▸ WHAT TO WORK ON: Only lines that contain the word "Bible" belong in the answer; copy them from the records below.

▸ DATA SHOWN:
*** Begin section ***

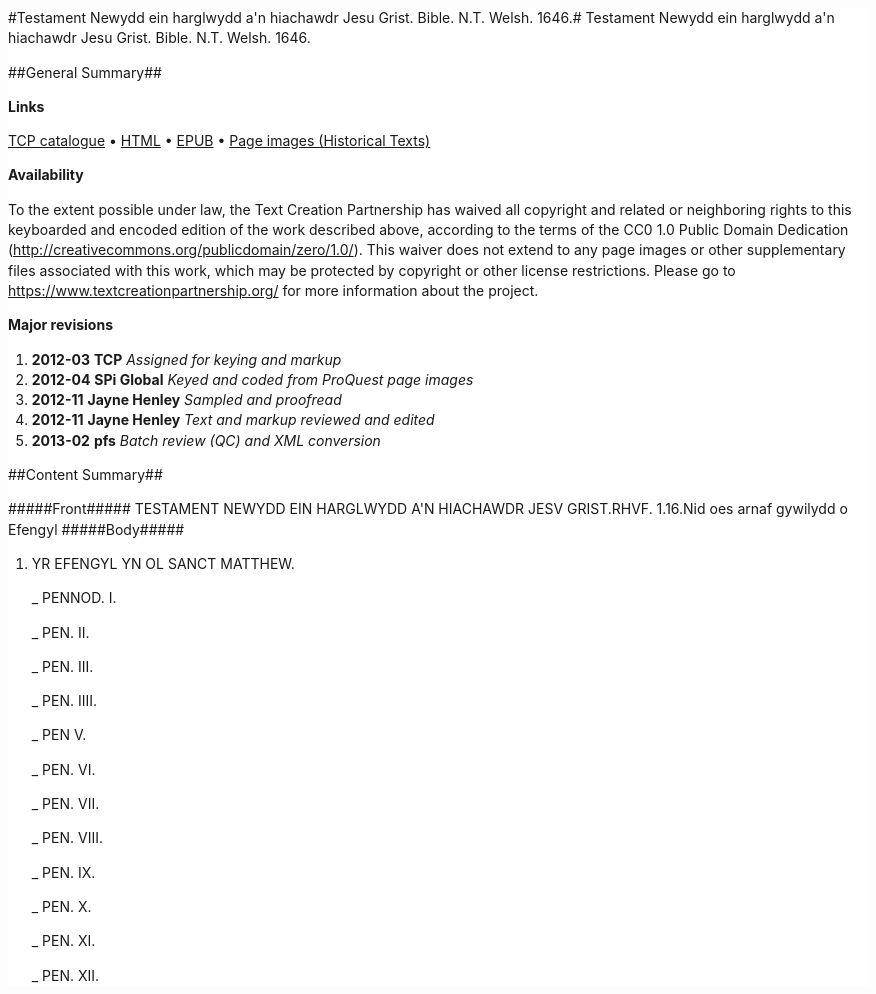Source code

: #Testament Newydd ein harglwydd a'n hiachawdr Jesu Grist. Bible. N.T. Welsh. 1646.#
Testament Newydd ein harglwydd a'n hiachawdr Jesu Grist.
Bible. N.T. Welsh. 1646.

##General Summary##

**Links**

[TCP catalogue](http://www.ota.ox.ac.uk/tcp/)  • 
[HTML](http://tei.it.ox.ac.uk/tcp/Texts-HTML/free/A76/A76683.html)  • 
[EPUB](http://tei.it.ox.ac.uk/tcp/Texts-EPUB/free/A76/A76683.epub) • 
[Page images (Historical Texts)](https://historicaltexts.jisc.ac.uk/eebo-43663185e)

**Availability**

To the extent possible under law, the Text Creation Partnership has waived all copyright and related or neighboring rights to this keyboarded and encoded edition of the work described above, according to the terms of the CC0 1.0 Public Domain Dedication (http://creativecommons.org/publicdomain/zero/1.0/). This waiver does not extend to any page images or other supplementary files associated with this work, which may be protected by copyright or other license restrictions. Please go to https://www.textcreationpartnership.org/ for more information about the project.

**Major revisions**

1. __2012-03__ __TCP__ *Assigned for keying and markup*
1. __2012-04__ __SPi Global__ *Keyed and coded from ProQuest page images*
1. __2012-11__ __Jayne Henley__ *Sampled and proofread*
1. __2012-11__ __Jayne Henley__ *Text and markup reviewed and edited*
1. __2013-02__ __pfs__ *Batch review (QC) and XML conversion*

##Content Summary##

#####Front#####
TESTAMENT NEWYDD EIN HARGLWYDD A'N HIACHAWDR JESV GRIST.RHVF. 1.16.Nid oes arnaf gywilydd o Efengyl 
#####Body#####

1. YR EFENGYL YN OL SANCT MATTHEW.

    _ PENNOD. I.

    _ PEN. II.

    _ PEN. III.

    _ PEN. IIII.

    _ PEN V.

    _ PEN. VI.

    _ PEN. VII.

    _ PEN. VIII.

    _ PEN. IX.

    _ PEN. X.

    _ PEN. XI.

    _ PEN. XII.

*** End section ***

▸ RESPONSE AREA:
: #Testament Newydd ein harglwydd a'n hiachawdr Jesu Grist. Bible. N.T. Welsh. 1646.#
Bible. N.T. Welsh. 1646.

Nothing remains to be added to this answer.